US Defense Secretary Chuck Hagel has completed a round-the-world trip aimed at reassuring partners, boosting cyber security, and charting a way forward in Afghanistan after next year's drawdown of foreign troops. Hagel's last stop was in Brussels.
For Hagel, his round-the-world trip was largely about reassuring allies, first in Asia and later at a NATO defense ministers' meeting in Europe, that Washington's budget problems are not eroding U.S. commitments.
"I assured my fellow ministers that the United States is not considering any reductions that will affect NATO's ability to fulfill its core tasks of collective defense, crisis management, and cooperative security. Our commitment to NATO remains iron clad," Hagel said.
For the first time, there was a session on cyber security.

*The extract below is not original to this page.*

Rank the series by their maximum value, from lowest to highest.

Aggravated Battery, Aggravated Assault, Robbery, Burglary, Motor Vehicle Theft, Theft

"We have already made important progress in protecting the NATO networks. We must identify what more we need to do to identify cyber threats, which are evolving as we speak," said Anders Fogh Rasmussen, NATO Secretary-General.

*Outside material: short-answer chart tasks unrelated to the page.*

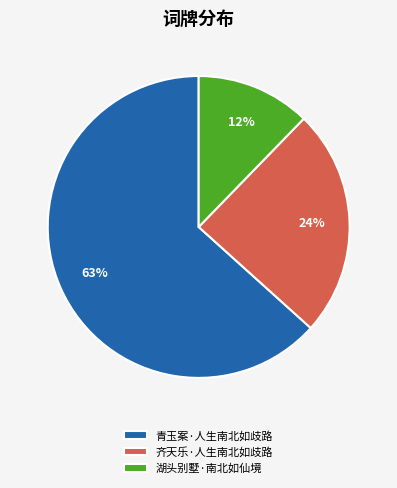

Is it true that 青玉案·人生南北如歧路 is 63% of the pie?

True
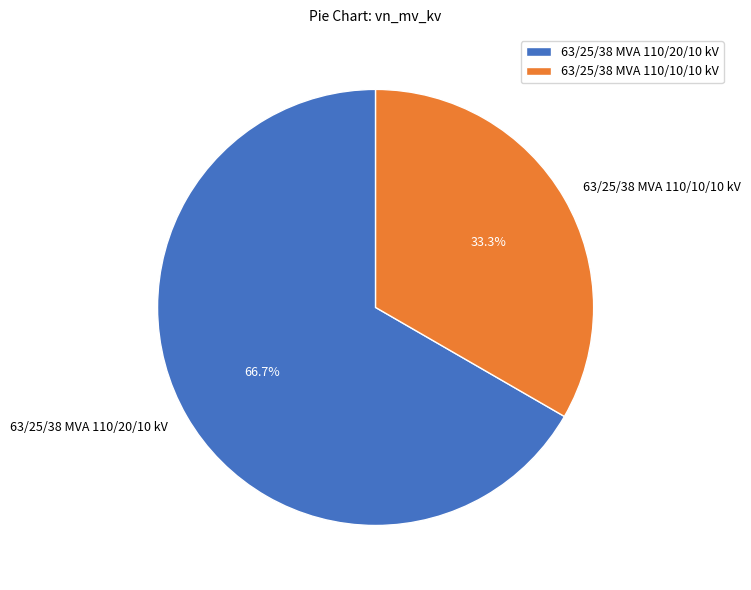

Is it true that 63/25/38 MVA 110/20/10 kV is 60% of the pie?

False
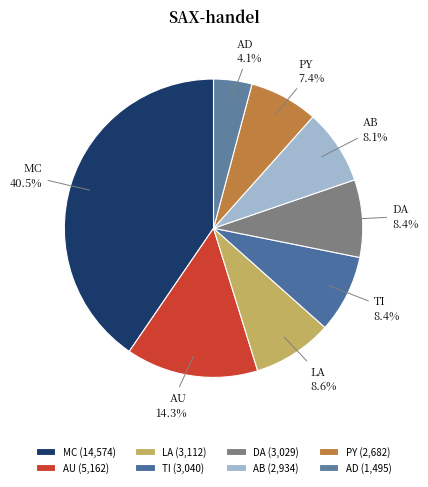

How many slices are in this pie chart?

8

Discussions on the way forward in Afghanistan were high on the agenda in Brussels. Most of the US and other international troops are due to pull out by the end of next year.
It's been an especially bloody fighting season with Afghan national forces losing more than 100 troops a week for the past two weeks.
And that is delaying a decision on how many international troops should stay beyond 2014 to train, advise, and assist Afghan forces.
Absent from the formal agenda were discussions of any potential involvement in Syria despite claims by France that it has confirmed the use of sarin gas in the conflict, including at least once by the Assad regime.
Hagel said he hasn't seen intelligence supporting the French accounts. He said NATO is not considering action on Syria.
"Our focus is on protecting our members and what we are doing to assure the defenses of Turkey and to assist our NATO member Turkey, but, beyond that, we didn't get into any additional war plans regarding Syria," Hagel said.
As NATO looks to wind down operations in Afghanistan and stay out of the Syrian conflict, the alliance is boosting its involvement in Libya. It has agreed to send a team of experts - but not troops - to help train the Libyan government in efforts to secure its borders and stem the flow of militants entering from Mali.